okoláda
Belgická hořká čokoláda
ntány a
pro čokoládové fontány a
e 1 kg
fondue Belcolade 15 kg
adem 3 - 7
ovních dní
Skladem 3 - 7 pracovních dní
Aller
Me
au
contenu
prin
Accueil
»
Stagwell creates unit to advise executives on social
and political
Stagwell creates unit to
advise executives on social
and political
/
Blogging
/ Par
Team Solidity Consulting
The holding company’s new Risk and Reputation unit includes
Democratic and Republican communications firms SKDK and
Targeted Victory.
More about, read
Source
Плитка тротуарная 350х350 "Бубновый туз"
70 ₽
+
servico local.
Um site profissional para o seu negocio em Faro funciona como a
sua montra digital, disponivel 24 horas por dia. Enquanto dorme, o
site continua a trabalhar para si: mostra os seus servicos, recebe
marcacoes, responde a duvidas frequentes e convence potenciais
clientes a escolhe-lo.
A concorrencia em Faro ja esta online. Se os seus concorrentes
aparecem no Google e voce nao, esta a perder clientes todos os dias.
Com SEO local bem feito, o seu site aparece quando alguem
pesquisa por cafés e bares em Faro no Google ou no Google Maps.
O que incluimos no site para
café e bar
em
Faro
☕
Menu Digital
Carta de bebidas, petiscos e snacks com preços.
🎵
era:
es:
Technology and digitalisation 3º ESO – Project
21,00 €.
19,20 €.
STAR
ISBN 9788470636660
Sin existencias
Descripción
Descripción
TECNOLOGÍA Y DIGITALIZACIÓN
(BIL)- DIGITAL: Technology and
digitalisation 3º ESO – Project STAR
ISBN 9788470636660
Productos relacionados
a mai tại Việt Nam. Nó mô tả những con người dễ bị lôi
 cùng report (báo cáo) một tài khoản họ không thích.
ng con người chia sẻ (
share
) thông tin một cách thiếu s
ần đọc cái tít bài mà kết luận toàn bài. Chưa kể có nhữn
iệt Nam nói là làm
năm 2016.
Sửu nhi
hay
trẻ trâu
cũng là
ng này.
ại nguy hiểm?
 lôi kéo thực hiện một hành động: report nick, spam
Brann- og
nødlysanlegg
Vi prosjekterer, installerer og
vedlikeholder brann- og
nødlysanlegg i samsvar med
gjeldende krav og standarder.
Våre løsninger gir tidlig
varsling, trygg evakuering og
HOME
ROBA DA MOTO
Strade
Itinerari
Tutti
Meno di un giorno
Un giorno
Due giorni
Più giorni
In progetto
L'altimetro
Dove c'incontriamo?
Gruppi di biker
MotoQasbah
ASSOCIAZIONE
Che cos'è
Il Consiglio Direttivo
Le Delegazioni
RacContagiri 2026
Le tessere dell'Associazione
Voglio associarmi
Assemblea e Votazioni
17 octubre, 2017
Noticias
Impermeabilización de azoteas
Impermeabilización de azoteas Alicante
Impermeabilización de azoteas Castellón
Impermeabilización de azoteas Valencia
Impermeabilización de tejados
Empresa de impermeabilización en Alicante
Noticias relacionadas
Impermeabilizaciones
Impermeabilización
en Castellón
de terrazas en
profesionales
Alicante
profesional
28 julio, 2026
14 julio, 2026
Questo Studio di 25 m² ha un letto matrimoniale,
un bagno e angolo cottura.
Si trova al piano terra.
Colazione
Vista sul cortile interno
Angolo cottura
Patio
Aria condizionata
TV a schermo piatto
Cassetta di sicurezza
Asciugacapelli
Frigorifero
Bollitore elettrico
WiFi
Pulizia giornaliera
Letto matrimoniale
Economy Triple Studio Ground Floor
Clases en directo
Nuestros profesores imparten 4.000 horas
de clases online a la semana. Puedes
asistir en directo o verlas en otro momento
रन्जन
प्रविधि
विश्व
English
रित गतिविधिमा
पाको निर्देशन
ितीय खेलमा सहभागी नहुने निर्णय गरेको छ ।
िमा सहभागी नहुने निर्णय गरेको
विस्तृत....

· · · · · · ·

◆ Problem statement:
Reproduce every line of the listing above, in the same order and without any changes.

◆ Response to this task:
okoláda
Belgická hořká čokoláda
ntány a
pro čokoládové fontány a
e 1 kg
fondue Belcolade 15 kg
adem 3 - 7
ovních dní
Skladem 3 - 7 pracovních dní
Aller
Me
au
contenu
prin
Accueil
»
Stagwell creates unit to advise executives on social
and political
Stagwell creates unit to
advise executives on social
and political
/
Blogging
/ Par
Team Solidity Consulting
The holding company’s new Risk and Reputation unit includes
Democratic and Republican communications firms SKDK and
Targeted Victory.
More about, read
Source
Плитка тротуарная 350х350 "Бубновый туз"
70 ₽
+
servico local.
Um site profissional para o seu negocio em Faro funciona como a
sua montra digital, disponivel 24 horas por dia. Enquanto dorme, o
site continua a trabalhar para si: mostra os seus servicos, recebe
marcacoes, responde a duvidas frequentes e convence potenciais
clientes a escolhe-lo.
A concorrencia em Faro ja esta online. Se os seus concorrentes
aparecem no Google e voce nao, esta a perder clientes todos os dias.
Com SEO local bem feito, o seu site aparece quando alguem
pesquisa por cafés e bares em Faro no Google ou no Google Maps.
O que incluimos no site para
café e bar
em
Faro
☕
Menu Digital
Carta de bebidas, petiscos e snacks com preços.
🎵
era:
es:
Technology and digitalisation 3º ESO – Project
21,00 €.
19,20 €.
STAR
ISBN 9788470636660
Sin existencias
Descripción
Descripción
TECNOLOGÍA Y DIGITALIZACIÓN
(BIL)- DIGITAL: Technology and
digitalisation 3º ESO – Project STAR
ISBN 9788470636660
Productos relacionados
a mai tại Việt Nam. Nó mô tả những con người dễ bị lôi
 cùng report (báo cáo) một tài khoản họ không thích.
ng con người chia sẻ (
share
) thông tin một cách thiếu s
ần đọc cái tít bài mà kết luận toàn bài. Chưa kể có nhữn
iệt Nam nói là làm
năm 2016.
Sửu nhi
hay
trẻ trâu
cũng là
ng này.
ại nguy hiểm?
 lôi kéo thực hiện một hành động: report nick, spam
Brann- og
nødlysanlegg
Vi prosjekterer, installerer og
vedlikeholder brann- og
nødlysanlegg i samsvar med
gjeldende krav og standarder.
Våre løsninger gir tidlig
varsling, trygg evakuering og
HOME
ROBA DA MOTO
Strade
Itinerari
Tutti
Meno di un giorno
Un giorno
Due giorni
Più giorni
In progetto
L'altimetro
Dove c'incontriamo?
Gruppi di biker
MotoQasbah
ASSOCIAZIONE
Che cos'è
Il Consiglio Direttivo
Le Delegazioni
RacContagiri 2026
Le tessere dell'Associazione
Voglio associarmi
Assemblea e Votazioni
17 octubre, 2017
Noticias
Impermeabilización de azoteas
Impermeabilización de azoteas Alicante
Impermeabilización de azoteas Castellón
Impermeabilización de azoteas Valencia
Impermeabilización de tejados
Empresa de impermeabilización en Alicante
Noticias relacionadas
Impermeabilizaciones
Impermeabilización
en Castellón
de terrazas en
profesionales
Alicante
profesional
28 julio, 2026
14 julio, 2026
Questo Studio di 25 m² ha un letto matrimoniale,
un bagno e angolo cottura.
Si trova al piano terra.
Colazione
Vista sul cortile interno
Angolo cottura
Patio
Aria condizionata
TV a schermo piatto
Cassetta di sicurezza
Asciugacapelli
Frigorifero
Bollitore elettrico
WiFi
Pulizia giornaliera
Letto matrimoniale
Economy Triple Studio Ground Floor
Clases en directo
Nuestros profesores imparten 4.000 horas
de clases online a la semana. Puedes
asistir en directo o verlas en otro momento
रन्जन
प्रविधि
विश्व
English
रित गतिविधिमा
पाको निर्देशन
ितीय खेलमा सहभागी नहुने निर्णय गरेको छ ।
िमा सहभागी नहुने निर्णय गरेको
विस्तृत....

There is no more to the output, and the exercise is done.